Now that the graph is all cleaned up, the program builds haplotype sequences by traversing all possible paths in the graph and calculates a likelihood score for each one. This score is calculated as the product of transition probabilities of the path edges, where the transition probability of an edge is computed as the number of reads supporting that edge divided by the sum of the support of all edges that share that same source vertex.
In order to limit the amount of computation needed for the next step, we limit the number of haplotypes that will be considered for each value of k (remember that the program builds graphs for multiple kmer sizes). This is easy to do since we conveniently have scores for each haplotype; all we need to do is select the N haplotypes with the best scores. By default that number is very generously set to 128 (so the program would proceed to the next step with up to 128 haplotypes per value of k) but this can be adjusted from the command line using the
-maxNumHaplotypesInPopulation argument. You would mainly want to decrease this number in order to improve speed; increasing that number would rarely be reasonable, if ever.
Once we have a list of plausible haplotypes, we perform a Smith-Waterman alignment (SWA) of each haplotype to the original reference sequence across the active region in order to reconstruct a CIGAR string for the haplotype. Note that indels will be left-aligned; that is, their start position will be set as the leftmost position possible.

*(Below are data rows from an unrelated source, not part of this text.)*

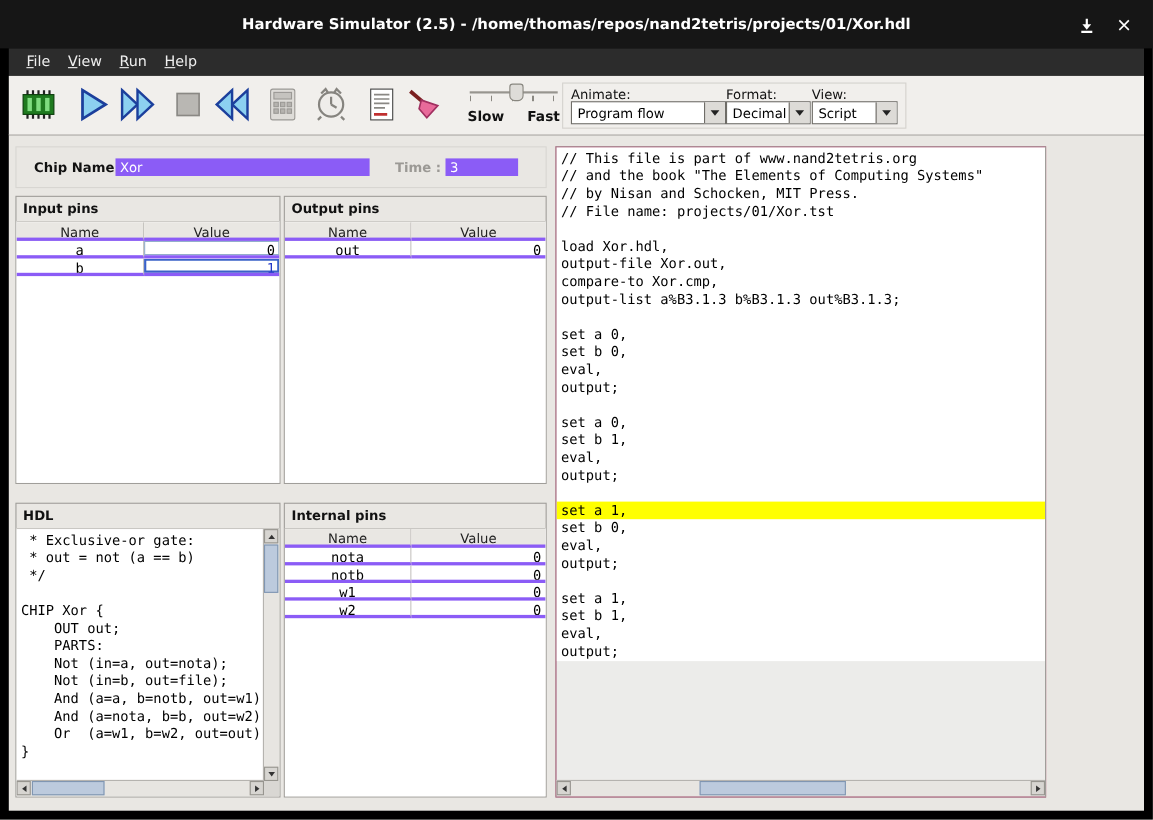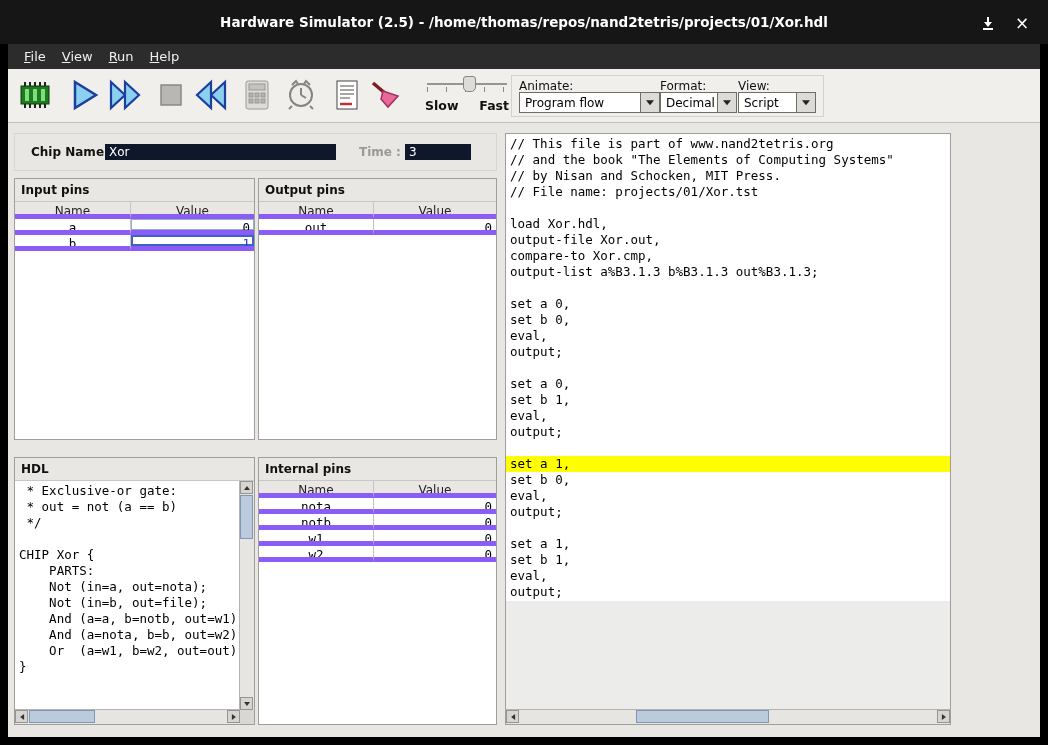--- a/index.html
+++ b/index.html
@@ -52,7 +52,7 @@
   .chiprow{position:absolute;left:6px;top:10px;width:483px;height:38px;border:1px solid #d8d6d2;box-sizing:border-box;}
   .chip-label{position:absolute;font-size:12px;font-weight:bold;color:#111;}
   .time-label{position:absolute;font-size:12px;font-weight:bold;color:#9b9995;}
-  .yfield{position:absolute;height:16px;background:#0f172a;color:#fff;font-size:12px;
+  .yfield{position:absolute;height:16px;background:#8b5cf6;color:#fff;font-size:12px;
           padding:1px 0 0 4px;box-sizing:border-box;white-space:nowrap;overflow:hidden;}
 
   

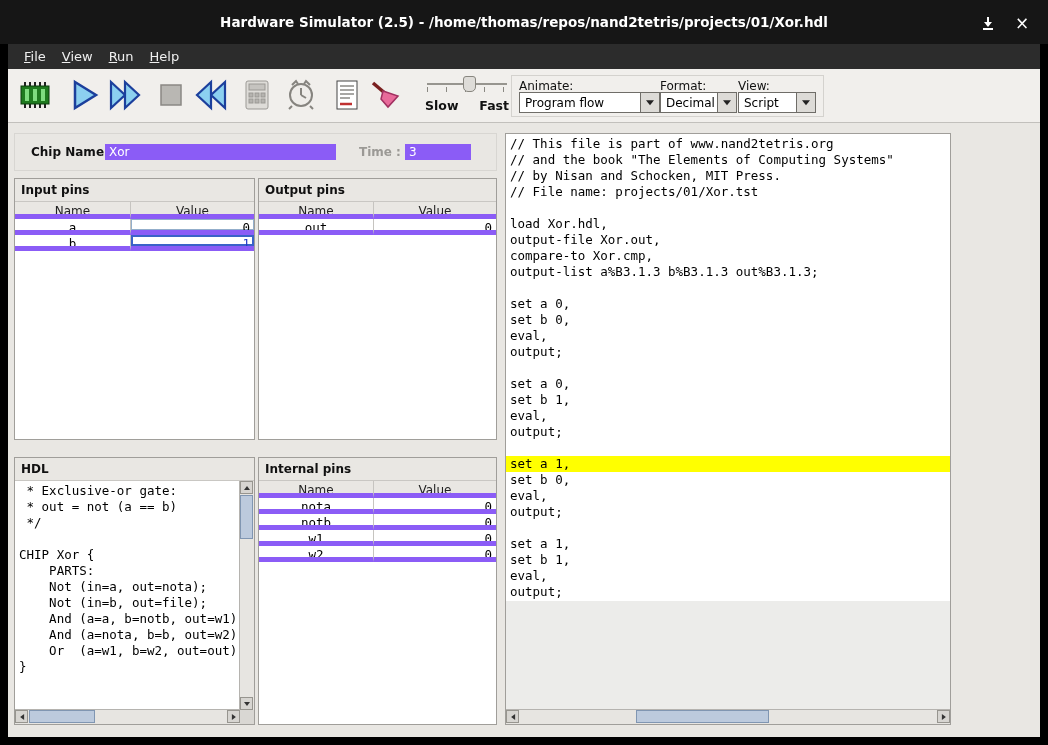--- a/index.html
+++ b/index.html
@@ -63,7 +63,7 @@
   
   .trow{display:flex;height:16px;}
   .trow.thead{height:17px;}
-  .tc{box-sizing:border-box;border-right:1px solid #c6c4c0;border-bottom:5px solid #8b5cf6;overflow:hidden;}
+  .tc{box-sizing:border-box;border-right:1px solid #c6c4c0;border-bottom:3px solid #8b5cf6;overflow:hidden;}
   .trow .tc:last-child{border-right:none;}
   .trow .tc:first-child{width:48.5%;}
   .trow .tc:last-child{width:51.5%;}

This finally yields the potential variation sites that will be put through the variant modeling step next, bringing us back to the "classic" variant calling methods (as used by GATK's UnifiedGenotyper and Samtools' mpileup). Note that this list of candidate sites is essentially a super-set of what will eventually be the final set of called variants. Every site that will be called variant is in the super-set, but not every site that is in the super-set will be called variant.
I had a few questions about the haplotype score.
In the technical documentation it states that "Higher scores are indicative of regions with bad alignments, often leading to artifactual SNP and indel calls. Note that the Haplotype Score is only calculated for sites with read coverage."
How is the haplotype group for each variant site determined? e.g. Does it take the closest two variants to the query site and then treat the query variant + closest two variants as the haplotype group?
Also, in the case of multiallelic SNPs (>2 SNPs), haplotype score is inappropriate since it only looks at whether a site can be explained by the segregation of two and only two haplotypes, correct? So multiallelic snps will be assigned poor haplotype scores OR will these sites not be annotated at all? If we have a case where there is a truly biallelic SNP and a couple of samples have some reads that are erroneously calling a third allele, this variant site will be assigned a poor haplotype score overall, correct?